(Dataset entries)

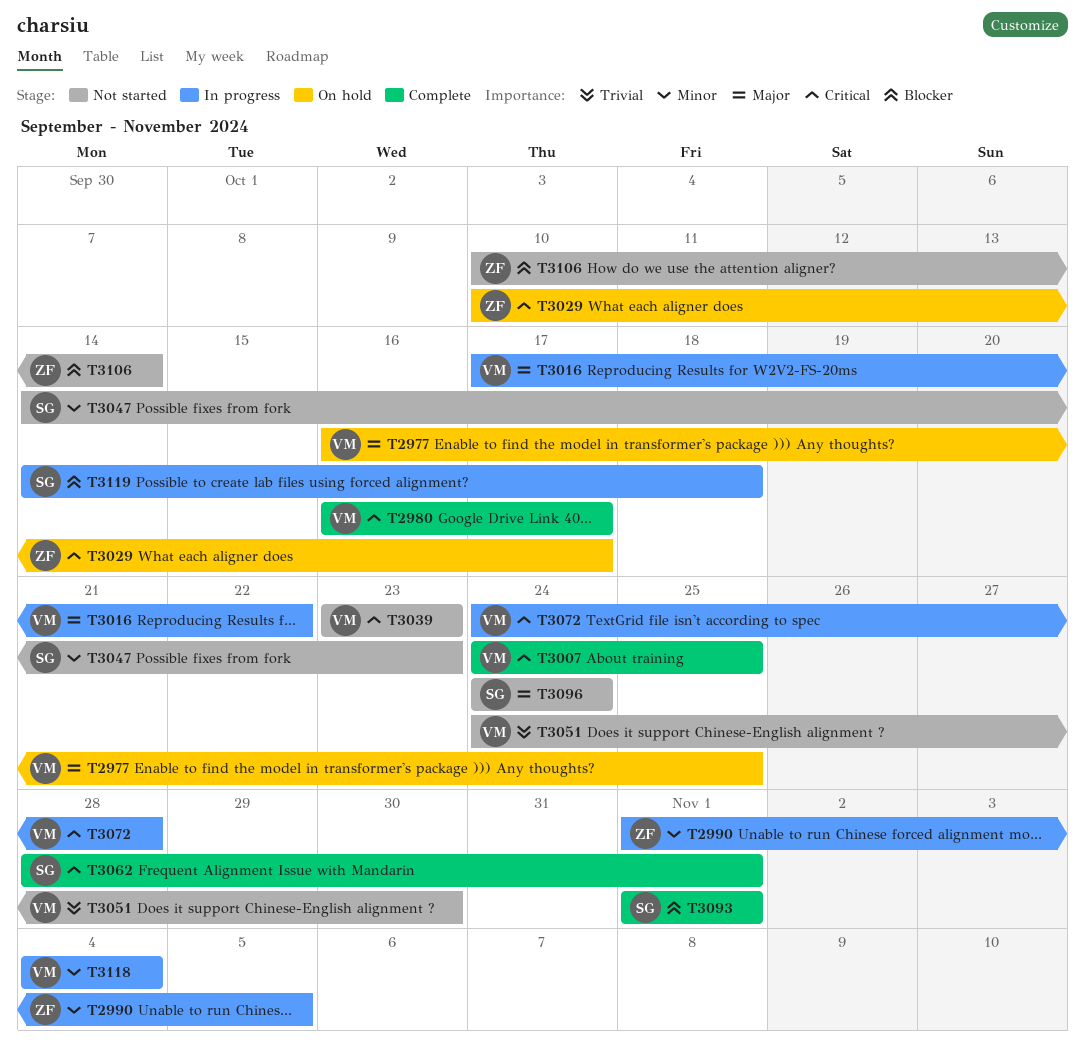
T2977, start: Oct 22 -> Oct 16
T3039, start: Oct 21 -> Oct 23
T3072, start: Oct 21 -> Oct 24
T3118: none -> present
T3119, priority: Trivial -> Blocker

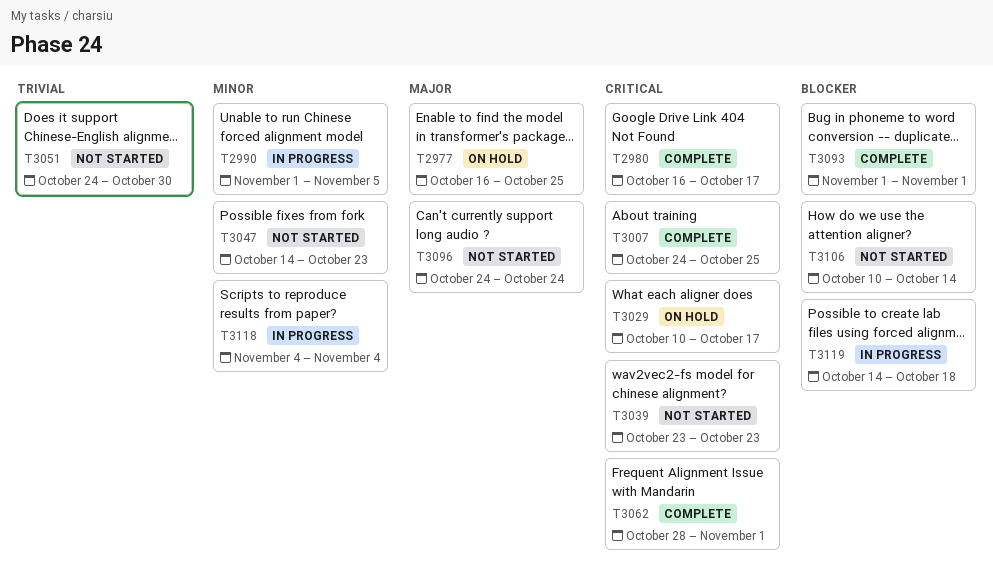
T3016: present -> none
T3072: present -> none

> Work to be completed:
The reply should hold every entry above, given again exactly, but not a single picture.

> Completed task:
T2977, start: Oct 22 -> Oct 16
T3039, start: Oct 21 -> Oct 23
T3072, start: Oct 21 -> Oct 24
T3118: none -> present
T3119, priority: Trivial -> Blocker

T3016: present -> none
T3072: present -> none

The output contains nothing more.